Tasks to carry out
**A)** Using the text about the town of Turrialba, answer each question on its own line:
(i) Which river draws white-water rafters and kayakers?
(ii) In what year did teams from around the world compete in the White Water Challenge?
(iii) What event uses the hand-sewn baseballs?
**B)** Write the next few sentences of the text about the town of Turrialba, picking up after its last sentence.

Given text
* START *

The Town of Turrialba
Conveniently located between San Jose and the Caribbean Coast, we find this
lively town bustling with activity and surrounded by fertile farmland and
green, mountain pastures. The world renowned Pacuare River attracts many
white-water rafters and kayakers. In 1998, teams from countries all over the
world competed in the White Water Challenge on this river.
Turrialba is also famous for its cheese, hand-sewn baseballs used in the
World Series, and for open air fruit and vegetable markets with some of the
freshest, best-looking produce available in Costa Rica. It is also home to
CATIE, the Centro Agronómico Tropical de Investigacion y Enseñanza (Center
for Tropical Agronomy Research and Teaching), which covers 2,000 acres (808
hectare), has more than 5,000 varieties of 335 species of crops with
economic potential, over 2,500 varieties of coffee, 450 varieties of coffee,
and a number of research projects concerning the critical problems of
environmental conservation like deforestation, overgrazing, and the
sensitive ecology of river basins.

* END *

Recorded data
* START *

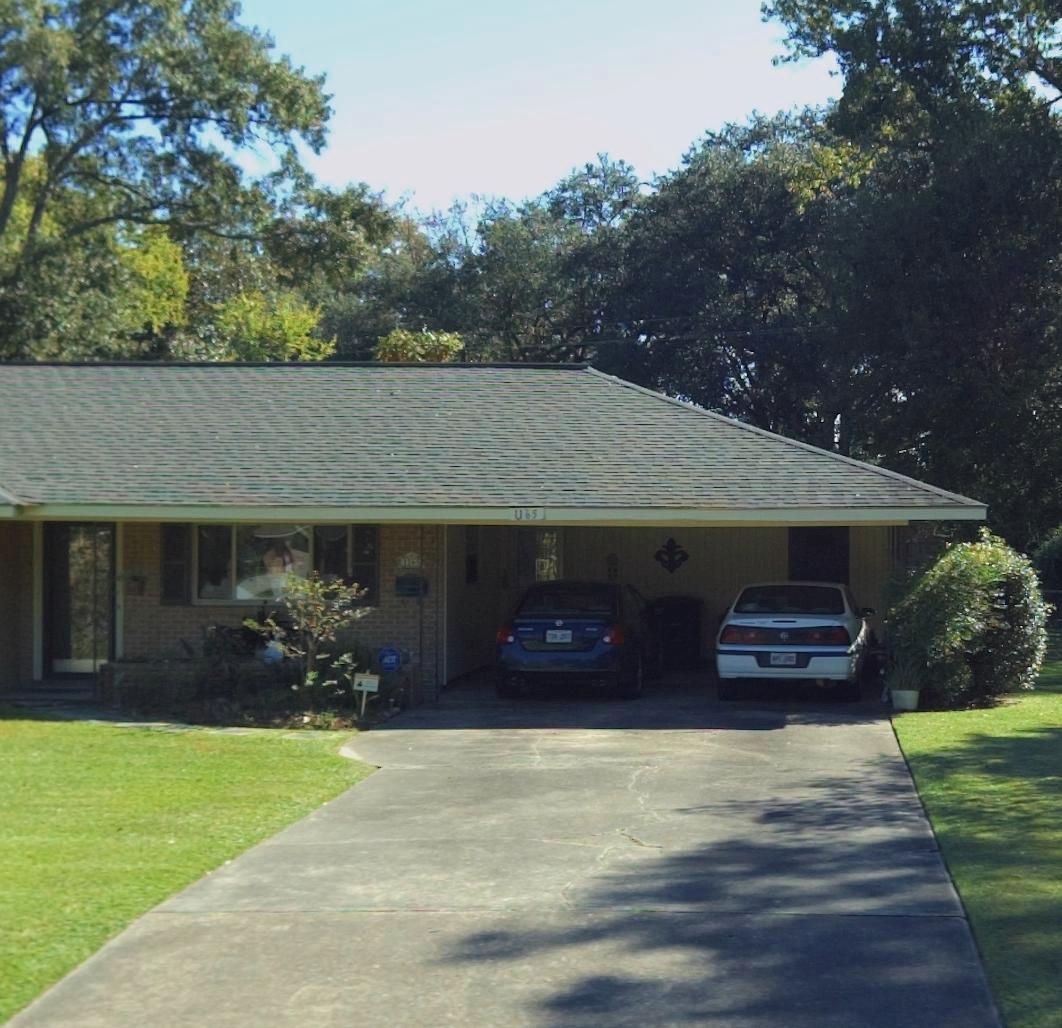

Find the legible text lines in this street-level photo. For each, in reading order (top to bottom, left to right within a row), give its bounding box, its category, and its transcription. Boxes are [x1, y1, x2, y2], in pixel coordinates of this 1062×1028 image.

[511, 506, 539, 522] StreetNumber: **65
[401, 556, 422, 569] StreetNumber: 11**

* END *

Solved tasks
**A)**
(i) The Pacuare River
(ii) 1998
(iii) The World Series

**B)**
12
miles east of Turrialba, on the slopes of the Turrialba Volcano lies Guayabo
National Monument, the most significant archaeological ruins in Costa Rica.
This pre-Colombian site preserves a town site inhabited between 1000 B.C and
A.D. 1400. when the city was mysteriously abandoned. Now more than 2000
years later, a working aqueduct, paved roads, stone bridges, temple
foundations, houses, grave sites and petroglyphs still exist. The
surrounding jungle is a bird lover’s paradise.

Other surrounding features to Turrialba include Parque
Viborana, a snake farm with educational exhibits, horseback/ hiking trails
to the summit of the Turrialba Volcano, and customized adventure tours like
canyoning, waterfall rappelling, hot-air balloon flights, mountain biking,
and jungle expeditions.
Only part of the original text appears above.